Whistler produced numerous etchings, lithographs, and dry-points. His lithographs, some drawn on stone, others drawn directly on “lithographie” paper, are perhaps half as numerous as his etchings. Some of the lithographs are of figures slightly draped; two or three of the very finest are of Thames subjects—including a “nocturne” at Limehouse; while others depict the Faubourg Saint-Germain in Paris, and Georgian churches in Soho and Bloomsbury in London.

The etchings include portraits of family, mistresses, and intimate street scenes in London and Venice. Whistler gained an enormous reputation as an etcher. Martin Hardie wrote “there are some who set him beside Rembrandt, perhaps above Rembrandt, as the greatest master of all time. Personally, I prefer to regard them as the Jupiter and Venus, largest and brightest among the planets in the etcher’s heaven.” He took great care over the printing of his etchings and the choice of paper. At the beginning and end of his career, he placed great emphasis on cleanness of line, though in a middle period he experimented more with inking and the use of plate-tone.

The Peacock Room

Harmony in Blue and Gold: The Peacock Room is Whistler’s masterpiece of interior decorative mural art. He painted the paneled room in a rich and unified palette of brilliant blue-greens with over-glazing and metallic gold leaf. Painted in 1876–77, it now is considered a high example of the Anglo-Japanese style. Unhappy with the first decorative result of the original scheme designed by Thomas Jeckyll (1827-1881), Frederick Leyland left the room in Whistler’s care to make minor changes, “to harmonize” the room whose primary purpose was to display Leyland’s china collection. Whistler let his imagination run wild, however: “Well, you know, I just painted on. I went on—without design or sketch—putting in every touch with such freedom…And the harmony in blue and gold developing, you know, I forgot everything in my joy of it.” He completely painted over 16th-century Cordoba leather wall coverings first brought to Britain by Catherine of Aragon that Leyland had paid £1,000 for.

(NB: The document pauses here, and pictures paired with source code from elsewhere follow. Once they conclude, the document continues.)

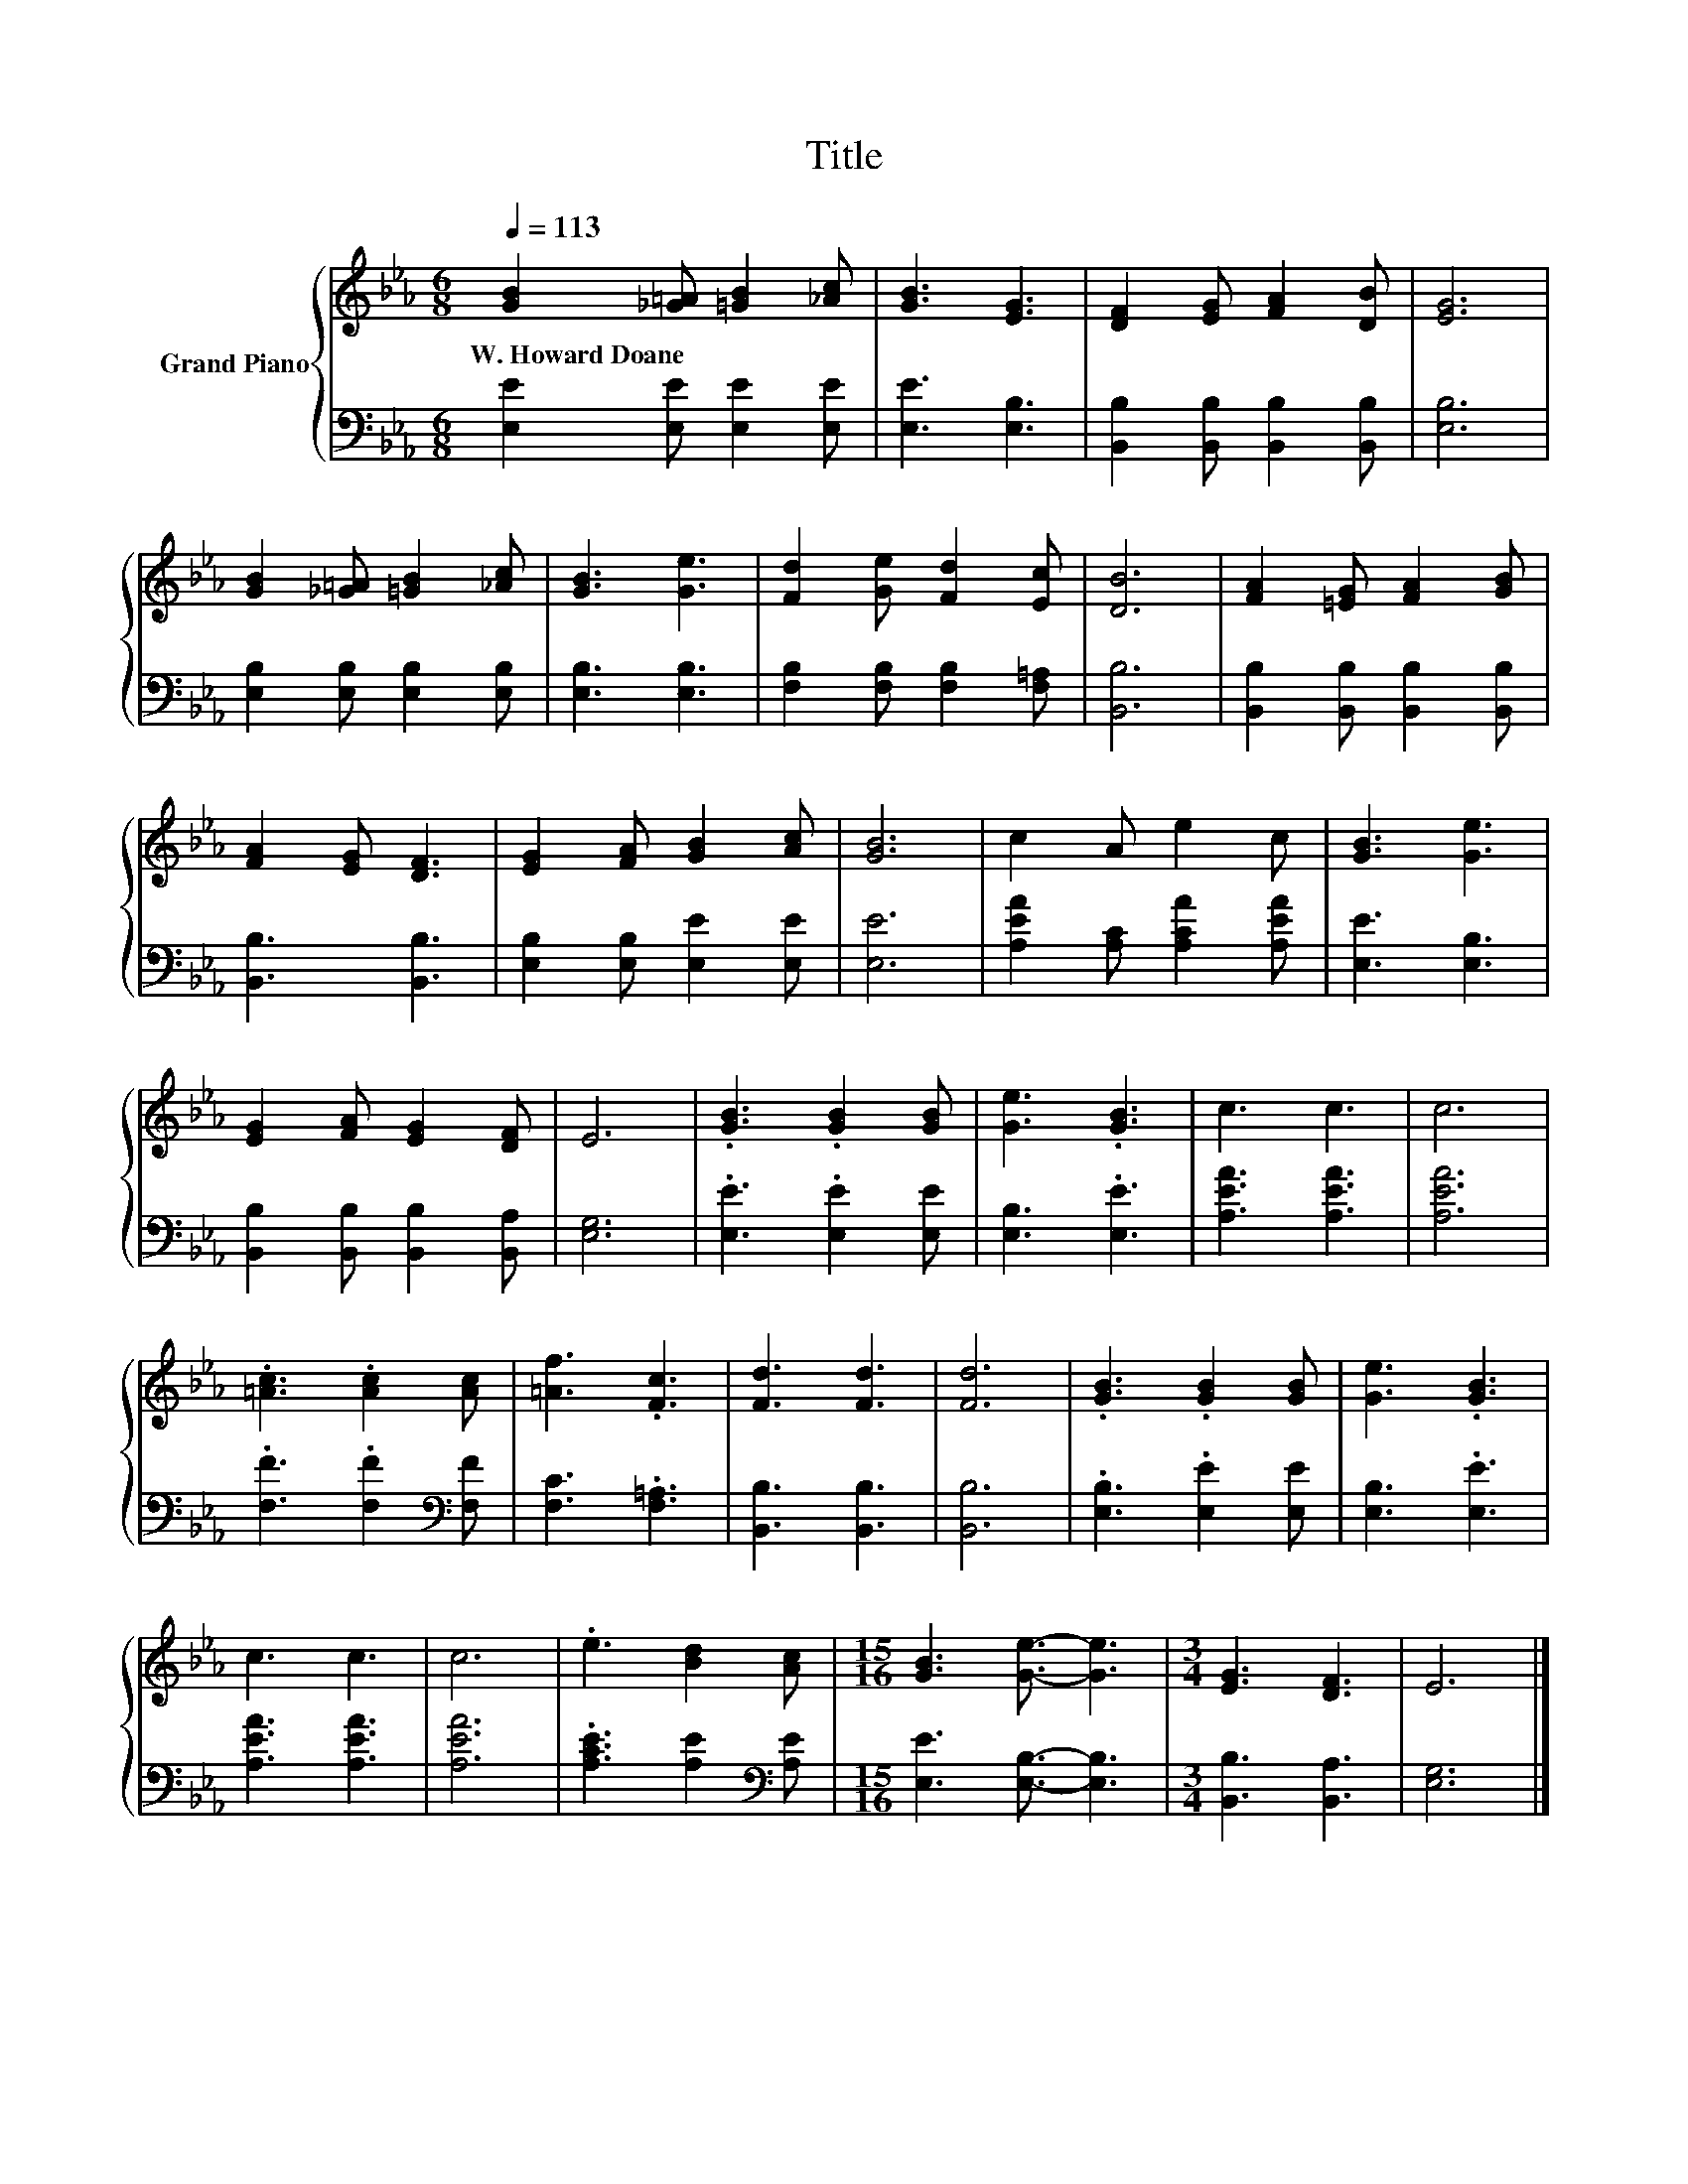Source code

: X:1
T:Title
%%score { 1 | 2 }
L:1/8
Q:1/4=113
M:6/8
K:Eb
V:1 treble nm="Grand Piano"
V:2 bass 
V:1
 [GB]2 [_G=A] [=GB]2 [_Ac] | [GB]3 [EG]3 | [DF]2 [EG] [FA]2 [DB] | [EG]6 | %4
w: W.~Howard~Doane * * *||||
 [GB]2 [_G=A] [=GB]2 [_Ac] | [GB]3 [Ge]3 | [Fd]2 [Ge] [Fd]2 [Ec] | [DB]6 | [FA]2 [=EG] [FA]2 [GB] | %9
w: |||||
 [FA]2 [EG] [DF]3 | [EG]2 [FA] [GB]2 [Ac] | [GB]6 | c2 A e2 c | [GB]3 [Ge]3 | %14
w: |||||
 [EG]2 [FA] [EG]2 [DF] | E6 | .[GB]3 .[GB]2 [GB] | [Ge]3 .[GB]3 | c3 c3 | c6 | %20
w: ||||||
 .[=Ac]3 .[Ac]2 [Ac] | [=Af]3 .[Fc]3 | [Fd]3 [Fd]3 | [Fd]6 | .[GB]3 .[GB]2 [GB] | [Ge]3 .[GB]3 | %26
w: ||||||
 c3 c3 | c6 | .e3 [Bd]2 [Ac] |[M:15/16] [GB]3 [Ge]3/2- [Ge]3 |[M:3/4] [EG]3 [DF]3 | E6 |] %32
w: ||||||
V:2
 [E,E]2 [E,E] [E,E]2 [E,E] | [E,E]3 [E,B,]3 | [B,,B,]2 [B,,B,] [B,,B,]2 [B,,B,] | [E,B,]6 | %4
 [E,B,]2 [E,B,] [E,B,]2 [E,B,] | [E,B,]3 [E,B,]3 | [F,B,]2 [F,B,] [F,B,]2 [F,=A,] | [B,,B,]6 | %8
 [B,,B,]2 [B,,B,] [B,,B,]2 [B,,B,] | [B,,B,]3 [B,,B,]3 | [E,B,]2 [E,B,] [E,E]2 [E,E] | [E,E]6 | %12
 [A,EA]2 [A,C] [A,CA]2 [A,EA] | [E,E]3 [E,B,]3 | [B,,B,]2 [B,,B,] [B,,B,]2 [B,,A,] | [E,G,]6 | %16
 .[E,E]3 .[E,E]2 [E,E] | [E,B,]3 .[E,E]3 | [A,EA]3 [A,EA]3 | [A,EA]6 | %20
 .[F,F]3 .[F,F]2[K:bass] [F,F] | [F,C]3 .[F,=A,]3 | [B,,B,]3 [B,,B,]3 | [B,,B,]6 | %24
 .[E,B,]3 .[E,E]2 [E,E] | [E,B,]3 .[E,E]3 | [A,EA]3 [A,EA]3 | [A,EA]6 | %28
 .[A,CE]3 [A,E]2[K:bass] [A,E] |[M:15/16] [E,E]3 [E,B,]3/2- [E,B,]3 |[M:3/4] [B,,B,]3 [B,,A,]3 | %31
 [E,G,]6 |] %32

Having acquired the centerpiece of the room, Whistler’s painting of The Princess from the Land of Porcelain, American industrialist and aesthete Charles Lang Freer purchased the entire room in 1904 from Leyland’s heirs, including Leyland’s daughter and her husband, the British artist Val Prinsep. Freer then had the contents of the Peacock Room installed in his Detroit mansion. After Freer’s death in 1919, the Peacock Room was permanently installed in the Freer Gallery of Art at the Smithsonian in Washington, D.C. The gallery opened to the public in 1923. A large painted caricature by Whistler of Leyland portraying him as an anthropomorphic peacock playing a piano, and entitled The Gold Scab: Eruption in Frilthy Lucre – a pun on Leyland’s fondness for frilly shirt fronts – is now in the collection of the Fine Arts Museums of San Francisco.